C’est le début d’une saison au purgatoire. Alors au club depuis deux saisons, Jonathan Zebina se souvient du traumatisme.
« On a tous pris une gifle à ce moment-là. C'est comme si vous présentiez le journal de TF1 et que d’un coup on vous envoyez faire le journal régional. Je me souviens de mon premier déplacement : d’habitude, le capitaine de l’avion annonce que vous allez atterrir à Naples ou Rome, et là il annonce le nom d’une ville improbable dont je ne me souviens même pas, du genre Quevilly. Je me souviens que c’est à ce moment-là que je me suis vraiment rendu compte que j’étais en deuxième division. Juve ou pas Juve, ça fait tout drôle. »
Cette petite ville, c’était Crotone, où jouait à l’époque l’ancien nantais Sébastien Piocelle. « Ca a donné en engouement incroyable à la Serie B, se remémore-t-il. Chaque match était un match de coupe, les stades étaient pleins et les journaux écrivaient presque autant de pages sur la Juve que sur la Serie A. C’était la curiosité. »

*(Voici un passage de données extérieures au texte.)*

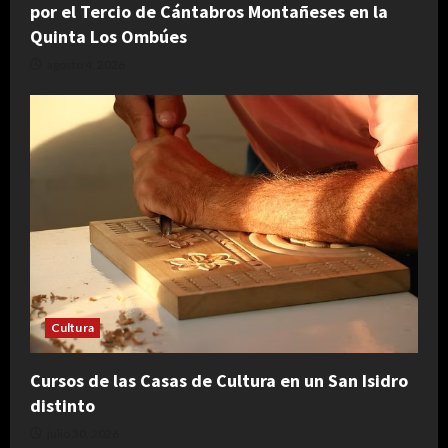
por el Tercio de Cántabros Montañeses en la
Quinta Los Ombúes
agosto 4, 2026
Cultura
Cursos de las Casas de Cultura en un San Isidro
distinto
julio 30, 2026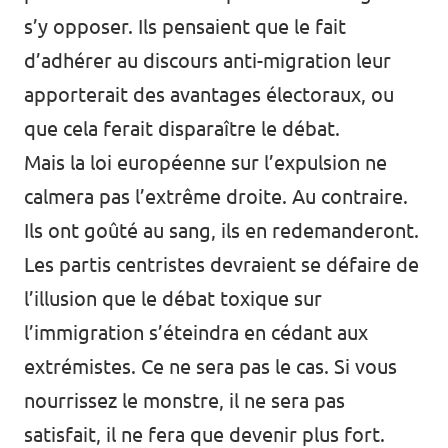
s’y opposer. Ils pensaient que le fait
d’adhérer au discours anti-migration leur
apporterait des avantages électoraux, ou
que cela ferait disparaître le débat.
Mais la loi européenne sur l’expulsion ne
calmera pas l’extrême droite. Au contraire.
Ils ont goûté au sang, ils en redemanderont.
Les partis centristes devraient se défaire de
l’illusion que le débat toxique sur
l’immigration s’éteindra en cédant aux
extrémistes. Ce ne sera pas le cas. Si vous
nourrissez le monstre, il ne sera pas
satisfait, il ne fera que devenir plus fort.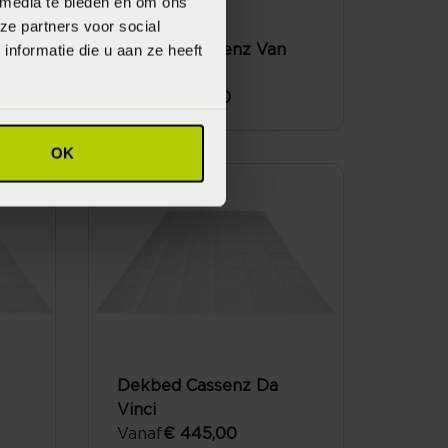
 media te bieden en om ons
ze partners voor social
nformatie die u aan ze heeft
Dekbed Cassenz Van
Gogh
Vanaf
€ 195,00
OK
Dekbed Cassenz Da
Vinci
Vanaf
€ 445,00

S’il n’a pas joué ce match-là, Piocelle retient deux-trois petites choses du retour, à Turin : 1) avoir pris une valise (5/0) et « le bouillon au milieu face à Nedved » 2) avoir quand même « mis un petit pont » au Ballon d’Or tchèque 3) avoir récupéré le maillot de Gianluigi Buffon à la fin du match.
« C'était pas une année sabbatique, mais bon...»
Car oui, Nedved a bien joué en deuxième division cette saison-là. Si Zambrotta, Thuram, Viera ou Ibrahimovic ont quitté le navire après la rélegation, l’effectif a gardé une sacrée gueule. Nedved, Buffon, Chiellini ou Marchisio pour les déjà cités, plus Del Piero, Trézéguet, Camoranesi, Tudor… Le tout coaché par Didier Deschamps. Jamais dans l’histoire du foot une équipe de deuxième division n’avait eu ce niveau.
«Ca ressemblait plutôt à une tournée des Harlem Globbe Trotters qu’à autre chose, poursuit Zebina. On était en pleine possession de nos moyens. Certains ont fait le choix de partir, d’autres se sont embarqués dans cette aventure peu commune. » Sans surprise, la Juve roule sur tout le monde et termine championne. Zebina toujours : « C’était pas une année sabbatique, mais bon… On était habitués à jouer tous les trois jours en Ligue des champions, là on ne jouait plus qu’un match par semaine en deuxième division, forcément c’était facile. On a commencé avec 9 points de retard et à Noël on était déjà premiers. Bon… »
Alors on se dit quand même qu’en guise de conclusion, en regardant derrière sur sa carrière et ce moment « si singulier », Zebina va nous parler d’une belle aventure humaine et d’un souvenir finalement pas si terrible. De l’institution Juve. De la joie de partager ça avec des légendes comme Buffon et Del Piero. Des discours enflammés de Deschamps…
Bah pas vraiment. L’ancien Toulousain n’en garde rien, ou pas grand-chose. « Ce n'était pas un plaisir de jouer en Serie B, ça a même été une grande douleur. On était beaucoup à être dans une année charnière de nos carrières, et on savait que ce n’était pas qu’une seule saison en Serie B, mais qu’il faut dix ans derrière pour reconstruire sur la durée… En plus à cette époque, le sélectionneur de l’équipe de France, Domenech avait décrété qu’il ne prendrait aucun joueur de deuxième division. Il avait inventé cette excuse pour ne pas prendre David (Trézéguet). Et moi je me retrouve au milieu de tout ça… »
Bref, cette saison en enfer a pris fin le 19 mai 2007, il y a tout juste dix ans, sur la pelouse d’Arezzo. Une victoire 5-1 et une promotion immédiate en Serie A. Alors puisqu’on a commencé par un quiz, finissons par un autre. Qui était à ce moment-là sur le banc de ce petit club d’Arezzo, relégué en troisième div ? Indice : c’est lui qui a offert à la Juve son premier titre post Calciopoli.
Antonio Conte, évidemment. Le monde du foot est petit, quand même.